-- SELECTED TEXT follows --

Over €4 million worth of EU funding has been awarded to the international network ‘ENTWINE informal care’, led by Prof. Mariët Hagedoorn and Prof. Robbert Sanderman from the department of Health Psychology at the University Medical Centre Groningen (UMCG). The grant will be used to train 15 novice researchers to study and solve questions relating to sustainable ways of providing informal care. The University of Twente and Nedap Healthcare are involved to coordinate the design and implementation of novel technologies.
Long-term sustainability of healthcare systems
Informal carers provide unpaid care to relatives or friends with a chronic illness, disability or another long-term care need. An ageing population and medical advances are causing a sharp rise in the care needs of the elderly and the sick, while the availability of informal carers in Europe is dropping. European healthcare systems rely heavily on the services of informal carers, but there are fears for the long-term sustainability of these systems. Who will look after our elderly relatives in the future, and how?
For the purposes of this research, the ENTWINE network will focus on both the increasing need for care and people's willingness and capacity to provide care. Cultural and individual differences will be among the factors examined. Combining knowledge from the fields of both psychology and technology will enable the network to develop support to help informal carers keep up their commitment and to promote positive caregiving experiences. This could involve using social robots to reduce stress among informal carers, or fitting homes with sensors to monitor confused or vulnerable care recipients. The network also wants to find the best way of implementing support such as this for informal carers. By providing this research opportunity and training programme for novice researchers, the network hopes to take up a key position in the development of sustainable informal care in Europe.

-- SELECTED TEXT concluded --

TASK STATEMENT:
According to the text on the ENTWINE informal care network, how many novice researchers will the EU grant be used to train? The material comes from a source other than the text on the ENTWINE informal care network.

-- DATA UNDER STUDY follows --

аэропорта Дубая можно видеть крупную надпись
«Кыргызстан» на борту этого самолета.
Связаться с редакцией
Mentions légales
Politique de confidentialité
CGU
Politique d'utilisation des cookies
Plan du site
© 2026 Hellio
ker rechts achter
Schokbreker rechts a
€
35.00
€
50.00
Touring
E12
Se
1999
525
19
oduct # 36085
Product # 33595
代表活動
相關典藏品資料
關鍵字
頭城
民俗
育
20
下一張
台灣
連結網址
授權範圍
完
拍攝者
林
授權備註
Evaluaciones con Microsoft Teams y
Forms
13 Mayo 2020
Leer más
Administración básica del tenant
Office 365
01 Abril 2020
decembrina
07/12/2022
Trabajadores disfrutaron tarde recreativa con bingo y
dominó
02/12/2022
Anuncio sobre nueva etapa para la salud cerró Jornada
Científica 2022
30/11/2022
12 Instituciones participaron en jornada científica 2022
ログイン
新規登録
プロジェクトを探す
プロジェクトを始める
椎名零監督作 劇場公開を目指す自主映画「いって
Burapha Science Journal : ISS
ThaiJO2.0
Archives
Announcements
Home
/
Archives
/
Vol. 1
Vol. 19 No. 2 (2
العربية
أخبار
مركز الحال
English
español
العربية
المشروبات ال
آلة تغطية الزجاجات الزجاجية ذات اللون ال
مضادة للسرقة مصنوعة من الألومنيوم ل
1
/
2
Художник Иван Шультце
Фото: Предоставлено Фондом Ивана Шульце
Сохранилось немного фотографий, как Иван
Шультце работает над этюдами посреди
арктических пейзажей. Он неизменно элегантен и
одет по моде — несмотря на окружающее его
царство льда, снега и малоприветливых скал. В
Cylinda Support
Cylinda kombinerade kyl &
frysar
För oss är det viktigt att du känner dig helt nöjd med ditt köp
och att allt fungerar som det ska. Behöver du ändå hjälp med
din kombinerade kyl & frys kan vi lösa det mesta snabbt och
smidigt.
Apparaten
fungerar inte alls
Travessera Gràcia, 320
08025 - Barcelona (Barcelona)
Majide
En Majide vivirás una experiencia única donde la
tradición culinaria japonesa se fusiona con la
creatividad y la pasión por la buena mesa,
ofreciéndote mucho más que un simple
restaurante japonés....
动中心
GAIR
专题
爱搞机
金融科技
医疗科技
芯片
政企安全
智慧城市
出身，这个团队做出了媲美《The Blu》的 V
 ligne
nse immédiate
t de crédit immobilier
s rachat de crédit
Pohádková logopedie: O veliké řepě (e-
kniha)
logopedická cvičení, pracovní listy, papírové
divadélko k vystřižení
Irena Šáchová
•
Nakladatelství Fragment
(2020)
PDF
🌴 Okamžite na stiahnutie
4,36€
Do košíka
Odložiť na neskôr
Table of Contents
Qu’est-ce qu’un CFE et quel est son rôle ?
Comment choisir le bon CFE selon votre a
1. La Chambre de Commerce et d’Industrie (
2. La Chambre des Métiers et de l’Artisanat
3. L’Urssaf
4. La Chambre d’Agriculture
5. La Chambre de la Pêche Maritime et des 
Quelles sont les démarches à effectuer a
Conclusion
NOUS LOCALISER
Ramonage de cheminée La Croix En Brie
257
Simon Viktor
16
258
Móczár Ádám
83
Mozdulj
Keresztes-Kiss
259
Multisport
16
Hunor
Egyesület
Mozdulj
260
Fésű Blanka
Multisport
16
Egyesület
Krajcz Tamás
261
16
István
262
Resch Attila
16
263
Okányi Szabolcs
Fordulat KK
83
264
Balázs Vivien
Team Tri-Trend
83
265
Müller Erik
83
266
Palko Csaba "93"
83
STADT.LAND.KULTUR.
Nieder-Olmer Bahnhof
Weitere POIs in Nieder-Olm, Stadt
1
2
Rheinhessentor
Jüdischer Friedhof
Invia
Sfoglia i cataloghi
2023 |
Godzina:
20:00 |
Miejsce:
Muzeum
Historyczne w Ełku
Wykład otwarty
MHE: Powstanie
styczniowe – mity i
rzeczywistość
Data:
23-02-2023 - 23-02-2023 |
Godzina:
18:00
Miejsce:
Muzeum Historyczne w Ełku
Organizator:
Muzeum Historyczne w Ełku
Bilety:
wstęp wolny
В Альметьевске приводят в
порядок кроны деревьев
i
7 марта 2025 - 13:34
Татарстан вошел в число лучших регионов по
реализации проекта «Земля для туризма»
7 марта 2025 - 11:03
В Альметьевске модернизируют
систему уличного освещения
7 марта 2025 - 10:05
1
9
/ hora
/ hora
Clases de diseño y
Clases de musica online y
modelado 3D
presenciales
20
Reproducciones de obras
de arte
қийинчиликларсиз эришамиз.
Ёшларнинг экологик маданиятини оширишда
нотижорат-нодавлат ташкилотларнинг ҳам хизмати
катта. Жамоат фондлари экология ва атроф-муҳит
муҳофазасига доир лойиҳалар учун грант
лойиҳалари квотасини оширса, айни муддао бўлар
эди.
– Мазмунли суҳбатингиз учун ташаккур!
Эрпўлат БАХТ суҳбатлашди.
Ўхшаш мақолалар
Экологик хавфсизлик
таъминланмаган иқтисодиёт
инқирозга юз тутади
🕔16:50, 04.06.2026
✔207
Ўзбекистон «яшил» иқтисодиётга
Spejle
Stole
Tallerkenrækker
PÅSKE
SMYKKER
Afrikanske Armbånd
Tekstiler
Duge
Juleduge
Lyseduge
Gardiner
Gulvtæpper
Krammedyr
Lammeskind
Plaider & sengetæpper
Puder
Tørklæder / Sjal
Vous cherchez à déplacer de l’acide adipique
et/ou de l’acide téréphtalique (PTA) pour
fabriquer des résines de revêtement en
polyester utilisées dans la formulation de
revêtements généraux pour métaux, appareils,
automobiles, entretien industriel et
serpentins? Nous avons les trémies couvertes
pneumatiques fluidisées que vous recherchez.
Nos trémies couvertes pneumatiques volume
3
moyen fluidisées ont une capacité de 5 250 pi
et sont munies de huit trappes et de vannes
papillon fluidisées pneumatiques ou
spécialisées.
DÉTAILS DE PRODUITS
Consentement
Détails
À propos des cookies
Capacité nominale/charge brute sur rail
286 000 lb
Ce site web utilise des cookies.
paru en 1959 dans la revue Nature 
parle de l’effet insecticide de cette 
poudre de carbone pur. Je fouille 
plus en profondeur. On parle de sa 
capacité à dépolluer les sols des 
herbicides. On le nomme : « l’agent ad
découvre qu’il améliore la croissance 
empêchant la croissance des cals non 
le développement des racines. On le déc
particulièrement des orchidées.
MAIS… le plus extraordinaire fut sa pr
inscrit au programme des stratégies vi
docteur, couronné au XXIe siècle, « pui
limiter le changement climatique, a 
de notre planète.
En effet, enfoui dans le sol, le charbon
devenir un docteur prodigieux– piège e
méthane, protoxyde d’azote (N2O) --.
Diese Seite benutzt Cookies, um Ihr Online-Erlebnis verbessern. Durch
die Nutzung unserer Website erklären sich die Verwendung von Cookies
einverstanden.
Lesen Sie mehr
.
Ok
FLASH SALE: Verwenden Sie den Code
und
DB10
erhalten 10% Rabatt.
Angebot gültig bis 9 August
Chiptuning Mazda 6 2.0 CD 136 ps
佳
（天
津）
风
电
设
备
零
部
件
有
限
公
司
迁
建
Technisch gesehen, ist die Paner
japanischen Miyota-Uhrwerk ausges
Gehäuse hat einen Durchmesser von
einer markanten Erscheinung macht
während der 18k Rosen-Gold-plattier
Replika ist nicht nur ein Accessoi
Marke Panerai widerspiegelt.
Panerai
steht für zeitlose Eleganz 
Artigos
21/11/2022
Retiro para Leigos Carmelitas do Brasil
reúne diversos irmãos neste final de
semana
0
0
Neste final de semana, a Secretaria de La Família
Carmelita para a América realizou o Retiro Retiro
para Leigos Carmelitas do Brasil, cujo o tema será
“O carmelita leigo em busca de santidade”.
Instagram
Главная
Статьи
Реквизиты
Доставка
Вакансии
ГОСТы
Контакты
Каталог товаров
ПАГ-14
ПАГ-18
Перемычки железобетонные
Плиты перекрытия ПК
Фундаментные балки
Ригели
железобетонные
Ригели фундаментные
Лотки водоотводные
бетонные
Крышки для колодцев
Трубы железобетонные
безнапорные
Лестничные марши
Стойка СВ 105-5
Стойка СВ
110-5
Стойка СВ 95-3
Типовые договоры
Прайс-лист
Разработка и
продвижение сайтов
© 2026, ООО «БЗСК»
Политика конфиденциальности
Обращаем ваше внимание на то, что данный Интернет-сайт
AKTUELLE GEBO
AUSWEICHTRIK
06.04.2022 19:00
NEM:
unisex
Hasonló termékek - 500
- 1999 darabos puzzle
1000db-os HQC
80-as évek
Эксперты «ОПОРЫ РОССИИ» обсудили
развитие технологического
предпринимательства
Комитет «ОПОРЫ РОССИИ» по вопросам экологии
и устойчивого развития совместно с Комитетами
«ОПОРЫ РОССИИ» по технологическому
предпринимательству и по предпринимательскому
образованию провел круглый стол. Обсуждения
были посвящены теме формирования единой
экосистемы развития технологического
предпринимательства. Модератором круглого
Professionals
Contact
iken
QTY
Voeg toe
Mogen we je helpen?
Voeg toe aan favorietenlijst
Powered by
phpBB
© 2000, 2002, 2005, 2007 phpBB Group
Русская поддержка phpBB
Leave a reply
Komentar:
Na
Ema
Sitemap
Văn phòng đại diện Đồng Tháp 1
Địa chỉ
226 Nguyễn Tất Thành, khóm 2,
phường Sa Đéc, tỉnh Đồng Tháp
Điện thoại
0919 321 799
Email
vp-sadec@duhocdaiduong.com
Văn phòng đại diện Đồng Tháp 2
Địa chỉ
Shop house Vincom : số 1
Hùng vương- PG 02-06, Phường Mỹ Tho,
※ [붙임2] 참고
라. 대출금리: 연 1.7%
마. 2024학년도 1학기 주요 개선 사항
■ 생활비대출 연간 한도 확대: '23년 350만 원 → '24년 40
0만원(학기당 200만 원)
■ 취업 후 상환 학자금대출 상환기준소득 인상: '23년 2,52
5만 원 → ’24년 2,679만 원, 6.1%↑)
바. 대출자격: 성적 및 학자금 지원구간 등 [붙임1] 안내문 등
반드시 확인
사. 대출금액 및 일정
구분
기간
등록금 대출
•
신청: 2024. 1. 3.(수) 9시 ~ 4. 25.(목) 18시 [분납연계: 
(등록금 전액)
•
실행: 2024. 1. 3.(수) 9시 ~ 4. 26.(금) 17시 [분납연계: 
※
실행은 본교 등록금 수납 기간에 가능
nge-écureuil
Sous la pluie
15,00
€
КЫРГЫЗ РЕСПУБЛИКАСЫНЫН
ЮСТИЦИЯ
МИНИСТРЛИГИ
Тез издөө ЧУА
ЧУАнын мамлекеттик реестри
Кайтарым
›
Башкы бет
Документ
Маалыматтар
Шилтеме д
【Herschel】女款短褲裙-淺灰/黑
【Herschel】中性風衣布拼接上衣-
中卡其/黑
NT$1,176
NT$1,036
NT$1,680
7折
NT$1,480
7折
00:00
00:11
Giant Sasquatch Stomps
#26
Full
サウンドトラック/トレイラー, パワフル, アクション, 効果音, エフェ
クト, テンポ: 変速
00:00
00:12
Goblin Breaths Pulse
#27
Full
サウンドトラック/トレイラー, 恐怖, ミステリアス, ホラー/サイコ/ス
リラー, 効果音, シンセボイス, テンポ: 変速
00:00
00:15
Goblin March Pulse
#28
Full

-- DATA UNDER STUDY concluded --

RESULT FOR THIS TASK:
The grant will be used to train 15 novice researchers.